Illawarra wisharti

Scientific classification
- Kingdom: Animalia
- Phylum: Arthropoda
- Subphylum: Chelicerata
- Class: Arachnida
- Order: Araneae
- Infraorder: Mygalomorphae
- Family: Atracidae
- Genus: Illawarra Gray, 2010
- Species: I. wisharti
- Binomial name: Illawarra wisharti Gray, 2010

= Illawarra wisharti =

- Authority: Gray, 2010
- Parent authority: Gray, 2010

Genus of spiders

Illawarra wisharti, the Illawarra funnel-web spider, is a species of Australian funnel-web spiders. It is the only species in the monotypic genus Illawarra. The genus and species were first described by Michael R. Gray in 2010. It has only been found in the Illawarra region of southern New South Wales. The generic name comes from the Illawarra region where the spider was found. The species name wisharti honours Graeme Wishart, who collected many mygalomorph spiders in that region.

==Description==
Mature males have an overall body length of about 15 mm, with the carapace and abdomen being of roughly equal length. The carapace length averages about 8 mm, with a range of 7 to 10 mm. The fourth pair of legs is the longest at about 23 mm in total. Individuals are basically brown, with an obvious pattern of narrow chevrons on the abdomen. Females are of a similar size and overall appearance. They are said to have an "ant-like" smell.

Males differ from those of other atracids by the presence of a broad row of spines in the middle of the underside (ventral side) of the tarsi of all four pairs of legs. Females can be distinguished by the first leg, which lacks spines, has the metatarsus partly fused to the tarsus, and also has enlarged tarsal claws.

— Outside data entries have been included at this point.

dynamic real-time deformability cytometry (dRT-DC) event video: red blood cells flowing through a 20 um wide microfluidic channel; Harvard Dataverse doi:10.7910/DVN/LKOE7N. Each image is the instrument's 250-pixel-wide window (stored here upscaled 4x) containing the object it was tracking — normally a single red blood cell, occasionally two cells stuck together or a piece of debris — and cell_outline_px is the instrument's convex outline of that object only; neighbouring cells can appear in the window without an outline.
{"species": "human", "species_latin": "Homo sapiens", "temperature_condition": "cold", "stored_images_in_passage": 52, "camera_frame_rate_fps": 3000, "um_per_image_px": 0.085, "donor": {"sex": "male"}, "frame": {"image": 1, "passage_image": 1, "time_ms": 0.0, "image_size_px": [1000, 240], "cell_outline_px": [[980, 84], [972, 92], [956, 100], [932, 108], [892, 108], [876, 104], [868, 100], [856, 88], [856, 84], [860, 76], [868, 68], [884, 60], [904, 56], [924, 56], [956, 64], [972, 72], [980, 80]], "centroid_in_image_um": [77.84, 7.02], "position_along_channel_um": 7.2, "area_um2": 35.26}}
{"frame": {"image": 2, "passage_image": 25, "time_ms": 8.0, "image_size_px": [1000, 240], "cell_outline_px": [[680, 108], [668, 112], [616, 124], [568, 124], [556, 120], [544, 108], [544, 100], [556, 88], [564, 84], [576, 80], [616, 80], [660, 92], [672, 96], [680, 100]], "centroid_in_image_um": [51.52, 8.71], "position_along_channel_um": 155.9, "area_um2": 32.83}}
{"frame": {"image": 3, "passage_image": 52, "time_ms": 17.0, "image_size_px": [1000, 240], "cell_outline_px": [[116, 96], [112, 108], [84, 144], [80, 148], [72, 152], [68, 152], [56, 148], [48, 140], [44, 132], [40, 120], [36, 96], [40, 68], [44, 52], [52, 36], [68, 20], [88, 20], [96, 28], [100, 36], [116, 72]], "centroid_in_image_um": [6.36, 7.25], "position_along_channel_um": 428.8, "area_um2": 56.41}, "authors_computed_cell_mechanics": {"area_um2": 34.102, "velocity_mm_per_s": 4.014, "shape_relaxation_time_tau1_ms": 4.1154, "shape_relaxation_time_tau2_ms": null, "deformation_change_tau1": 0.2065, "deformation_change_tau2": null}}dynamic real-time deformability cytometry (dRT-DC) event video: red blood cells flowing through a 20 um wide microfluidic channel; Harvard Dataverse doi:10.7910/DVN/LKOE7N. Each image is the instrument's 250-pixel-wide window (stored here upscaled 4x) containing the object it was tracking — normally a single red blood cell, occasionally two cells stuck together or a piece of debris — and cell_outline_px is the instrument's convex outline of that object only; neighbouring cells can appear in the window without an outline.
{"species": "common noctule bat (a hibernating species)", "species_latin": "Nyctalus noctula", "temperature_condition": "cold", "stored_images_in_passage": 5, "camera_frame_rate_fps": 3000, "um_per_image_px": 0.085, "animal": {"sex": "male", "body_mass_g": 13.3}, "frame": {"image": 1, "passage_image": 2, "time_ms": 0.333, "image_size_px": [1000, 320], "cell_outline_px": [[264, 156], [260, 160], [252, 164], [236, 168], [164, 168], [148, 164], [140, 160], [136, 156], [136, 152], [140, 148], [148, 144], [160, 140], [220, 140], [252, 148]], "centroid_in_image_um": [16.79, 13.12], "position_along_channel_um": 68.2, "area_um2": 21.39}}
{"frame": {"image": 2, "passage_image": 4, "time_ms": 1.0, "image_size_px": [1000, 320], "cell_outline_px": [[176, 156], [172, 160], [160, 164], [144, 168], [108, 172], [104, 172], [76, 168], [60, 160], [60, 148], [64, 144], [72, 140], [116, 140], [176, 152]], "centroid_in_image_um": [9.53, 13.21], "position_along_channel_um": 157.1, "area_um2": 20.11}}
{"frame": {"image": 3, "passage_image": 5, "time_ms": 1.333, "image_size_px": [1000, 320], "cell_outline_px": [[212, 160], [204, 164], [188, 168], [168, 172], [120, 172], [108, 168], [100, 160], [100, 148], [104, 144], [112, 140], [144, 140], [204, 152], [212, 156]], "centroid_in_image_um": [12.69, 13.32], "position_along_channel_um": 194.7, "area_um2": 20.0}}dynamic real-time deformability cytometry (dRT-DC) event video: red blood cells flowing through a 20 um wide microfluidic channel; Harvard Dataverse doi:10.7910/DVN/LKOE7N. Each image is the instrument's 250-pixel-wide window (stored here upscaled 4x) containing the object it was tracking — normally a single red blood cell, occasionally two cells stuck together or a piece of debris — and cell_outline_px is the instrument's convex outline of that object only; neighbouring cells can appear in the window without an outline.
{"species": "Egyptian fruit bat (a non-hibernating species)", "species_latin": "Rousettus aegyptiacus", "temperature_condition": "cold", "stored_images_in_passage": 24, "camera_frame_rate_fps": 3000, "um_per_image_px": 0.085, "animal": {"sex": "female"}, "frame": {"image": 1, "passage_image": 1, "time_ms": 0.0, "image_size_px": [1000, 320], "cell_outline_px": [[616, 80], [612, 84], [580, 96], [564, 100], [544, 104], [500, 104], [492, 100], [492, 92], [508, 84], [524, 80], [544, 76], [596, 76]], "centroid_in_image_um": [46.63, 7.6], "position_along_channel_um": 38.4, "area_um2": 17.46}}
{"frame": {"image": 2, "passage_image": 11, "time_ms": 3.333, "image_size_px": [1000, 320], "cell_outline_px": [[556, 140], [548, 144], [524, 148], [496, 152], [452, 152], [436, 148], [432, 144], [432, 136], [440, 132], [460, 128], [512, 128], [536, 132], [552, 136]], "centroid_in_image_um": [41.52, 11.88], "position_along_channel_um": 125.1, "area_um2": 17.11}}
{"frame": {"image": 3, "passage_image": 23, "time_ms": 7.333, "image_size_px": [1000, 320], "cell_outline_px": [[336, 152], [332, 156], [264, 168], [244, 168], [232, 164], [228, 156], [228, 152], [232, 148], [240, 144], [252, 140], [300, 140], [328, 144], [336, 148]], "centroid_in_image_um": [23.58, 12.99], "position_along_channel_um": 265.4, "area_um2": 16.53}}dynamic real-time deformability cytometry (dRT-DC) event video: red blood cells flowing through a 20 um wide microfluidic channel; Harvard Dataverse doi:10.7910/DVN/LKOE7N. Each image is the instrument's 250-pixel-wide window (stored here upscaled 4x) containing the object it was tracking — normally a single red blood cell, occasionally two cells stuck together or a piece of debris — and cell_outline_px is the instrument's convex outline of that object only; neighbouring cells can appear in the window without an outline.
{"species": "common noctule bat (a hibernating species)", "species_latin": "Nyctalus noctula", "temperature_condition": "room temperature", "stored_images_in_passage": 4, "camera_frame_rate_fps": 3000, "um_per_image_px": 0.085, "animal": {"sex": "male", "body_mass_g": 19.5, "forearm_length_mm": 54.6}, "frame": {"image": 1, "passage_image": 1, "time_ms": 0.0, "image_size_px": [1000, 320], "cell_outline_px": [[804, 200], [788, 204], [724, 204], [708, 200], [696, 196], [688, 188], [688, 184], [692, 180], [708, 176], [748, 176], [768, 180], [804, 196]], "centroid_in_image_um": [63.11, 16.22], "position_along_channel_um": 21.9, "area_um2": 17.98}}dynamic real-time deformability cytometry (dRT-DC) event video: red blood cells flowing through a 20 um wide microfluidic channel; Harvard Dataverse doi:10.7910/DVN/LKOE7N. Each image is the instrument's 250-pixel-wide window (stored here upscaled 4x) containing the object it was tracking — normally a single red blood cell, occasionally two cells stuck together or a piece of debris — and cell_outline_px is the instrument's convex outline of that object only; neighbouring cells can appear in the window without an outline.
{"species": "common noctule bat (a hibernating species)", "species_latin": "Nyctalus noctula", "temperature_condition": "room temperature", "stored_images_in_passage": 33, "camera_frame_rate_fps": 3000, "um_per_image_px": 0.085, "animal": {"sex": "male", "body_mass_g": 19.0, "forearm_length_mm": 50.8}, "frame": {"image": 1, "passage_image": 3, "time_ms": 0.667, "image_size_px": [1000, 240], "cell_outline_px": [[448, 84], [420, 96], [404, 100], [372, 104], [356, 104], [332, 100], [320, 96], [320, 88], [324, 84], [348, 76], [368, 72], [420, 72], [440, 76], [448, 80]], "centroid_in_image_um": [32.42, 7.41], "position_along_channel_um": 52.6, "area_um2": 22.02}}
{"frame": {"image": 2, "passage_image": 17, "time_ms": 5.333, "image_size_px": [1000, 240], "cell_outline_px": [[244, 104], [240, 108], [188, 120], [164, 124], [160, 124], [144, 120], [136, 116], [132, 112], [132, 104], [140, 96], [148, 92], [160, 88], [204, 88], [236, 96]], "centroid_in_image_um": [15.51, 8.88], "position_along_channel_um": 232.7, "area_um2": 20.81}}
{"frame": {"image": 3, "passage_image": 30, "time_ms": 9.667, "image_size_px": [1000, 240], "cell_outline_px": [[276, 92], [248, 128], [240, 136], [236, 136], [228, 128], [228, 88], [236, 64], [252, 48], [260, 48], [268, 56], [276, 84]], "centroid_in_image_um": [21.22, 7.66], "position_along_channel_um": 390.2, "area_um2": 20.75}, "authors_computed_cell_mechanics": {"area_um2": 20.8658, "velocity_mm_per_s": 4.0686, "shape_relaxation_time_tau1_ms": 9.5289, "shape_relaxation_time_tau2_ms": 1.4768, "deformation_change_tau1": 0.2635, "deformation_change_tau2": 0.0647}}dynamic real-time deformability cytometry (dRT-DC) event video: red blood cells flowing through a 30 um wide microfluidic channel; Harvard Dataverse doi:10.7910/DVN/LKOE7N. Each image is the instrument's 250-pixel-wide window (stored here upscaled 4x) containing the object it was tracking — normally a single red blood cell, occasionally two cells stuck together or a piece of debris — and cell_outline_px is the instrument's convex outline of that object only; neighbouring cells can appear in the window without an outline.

It is a fossorial species, residing in burrows under leaf litter and rocks.

===Venom===

A study of the peptides in atracine spider venom in 2001 found that Illawarra wisharti venom had a similar profile to that of Atrax robustus, a species known to have caused dangerous envenomation effects in humans. However, I. wisharti is not one of the six atracine species listed as dangerous.